According to Charles Merriam, vice president of the NRPB, "[I]t should be the declared policy of the United States government, supplementing the work of private agencies as a final guarantor if all else failed, to underwrite full employment for employables. . . ." That idea launched what Merriam and the NRPB dubbed "A New Bill of Rights." FDR would call it his Economic Bill of Rights. Included was a right to a job "with fair pay and working conditions," "equal access to education for all, equal access to health and nutrition for all, and wholesome housing conditions for all."


New Bill of Rights

FDR viewed this Economic Bill of Rights as his tool for guaranteeing employment for veterans (and others) after World War II. But it was more than a mere jobs ploy; it had the potential to transform American society. The first Bill of Rights, which became part of the Constitution, emphasized free speech, freedom of the press, and freedom of religion and assembly. They were freedoms from government interference. The right to speak freely imposes no obligation on anyone else to provide the means of communication. Moreover, others can listen or leave as they see fit.

But a right to a job, a house, or medical care imposes an obligation on others to pay for those things. The NRPB implied that the taxpayers as a group had a duty to provide the revenue to pay for the medical care, the houses, the education, and the jobs that millions of Americans would be demanding if the new bill of rights became law. In practical terms this meant that, say, a polio victim's right to a wheelchair properly diminished all taxpayers' rights to keep the income they had earned. In other words, the rights announced in the Economic Bill of Rights contradicted the property rights promised to Americans in their Declaration of Independence and in the Constitution.
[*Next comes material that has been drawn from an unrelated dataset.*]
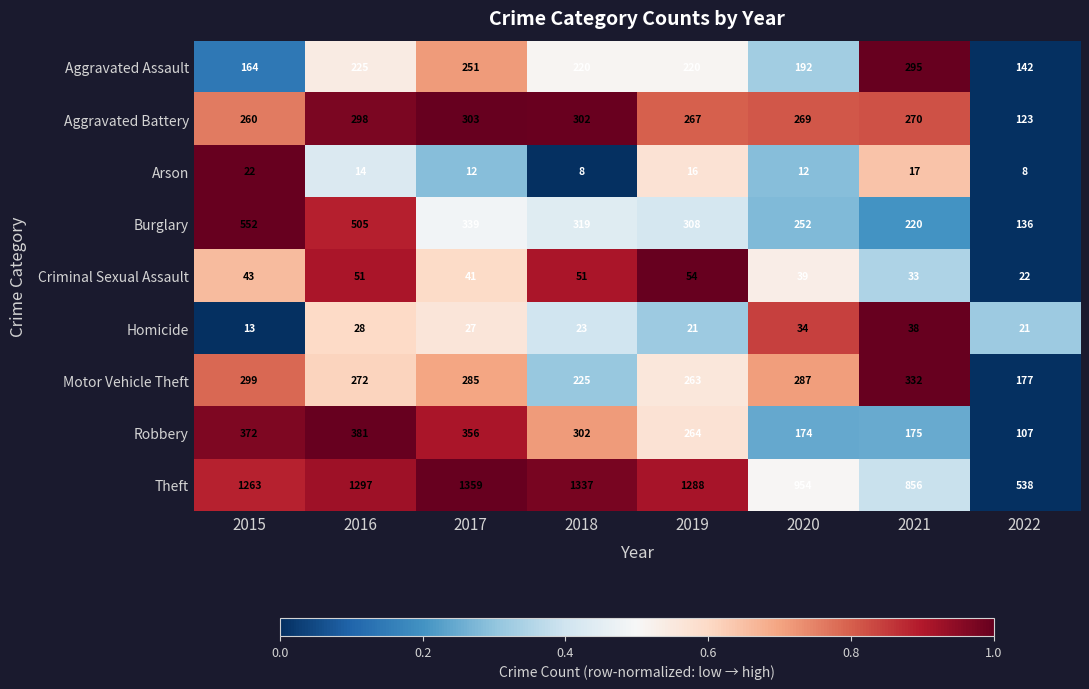

The Aggravated Assault series shows 284 at 2020. True or false?

False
FDR promoted his Economic Bill of Rights in his State of the Union message in 1944, but he died before the war ended. Shortly before his death, Senator James Murray (D-Mont.) introduced a full-employment bill into the Senate for discussion. The bill committed the government in a general way to provide jobs if unemployment became too high. Many leading Democrats and economists supported Murray's bill. "In this session of Congress," The New Republic reported, "one of the first bills to be introduced will no doubt be the full employment bill of 1945, designed to carry out item number one in the Economic Bill of Rights." The Nation joined The New Republic in endorsing the full-employment bill. "Mr. Roosevelt's program," it concluded, "is squarely based on the best economic authority available. It is entirely consistent with the economic doctrines of the distinguished British economist Lord Keynes."
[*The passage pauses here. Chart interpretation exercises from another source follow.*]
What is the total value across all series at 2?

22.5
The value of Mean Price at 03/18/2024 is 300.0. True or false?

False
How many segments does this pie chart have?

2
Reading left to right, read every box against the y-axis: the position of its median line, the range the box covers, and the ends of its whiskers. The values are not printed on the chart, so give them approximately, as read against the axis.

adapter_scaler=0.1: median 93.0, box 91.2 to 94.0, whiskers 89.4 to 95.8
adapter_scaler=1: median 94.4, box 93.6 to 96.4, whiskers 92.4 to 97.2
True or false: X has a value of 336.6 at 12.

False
On September 6, 1945, President Harry Truman gave a major speech in which he supported the Economic Bill of Rights, especially a full-employment bill. Most congressmen, however, rejected both. Rep. Harold Knutson (R-Minn.) said, "Nobody knows what the President's full employment bill will cost American taxpayers, but the aggregate will be enormous."
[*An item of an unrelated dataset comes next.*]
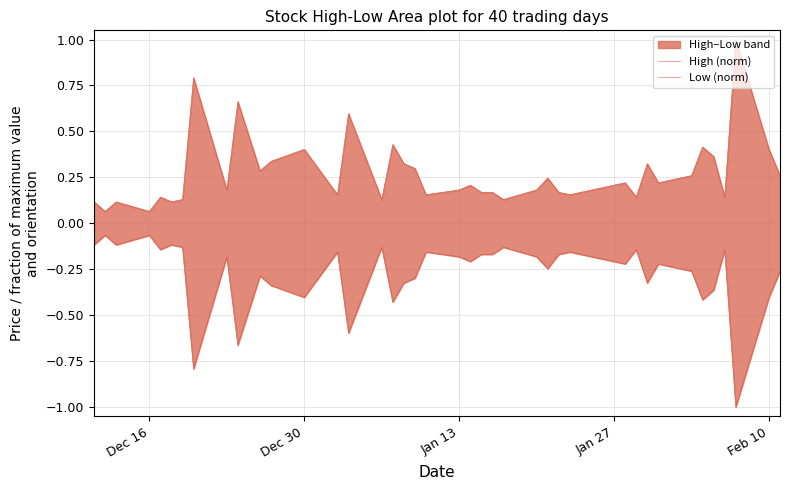

True or false: Low (norm) has a value of -0.1 at 33.

False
Instead, Knutson and many other congressmen favored cutting tax rates and slashing the size of government as the best measure to restore economic growth. Senator Albert Hawkes (R-N.J.) even argued that "the repeal of the excess-profits tax, in my opinion, may raise more revenue for the United States than would be raised if it were retained." Hawkes proved to be prophetic. After vigorous debate Congress scrapped the Economic Bill of Rights and cut tax rates instead. American business then expanded, revenues to the Treasury increased to balance the federal budget, and unemployment was only 3.9 percent in 1946 and 1947. The Great Depression was over.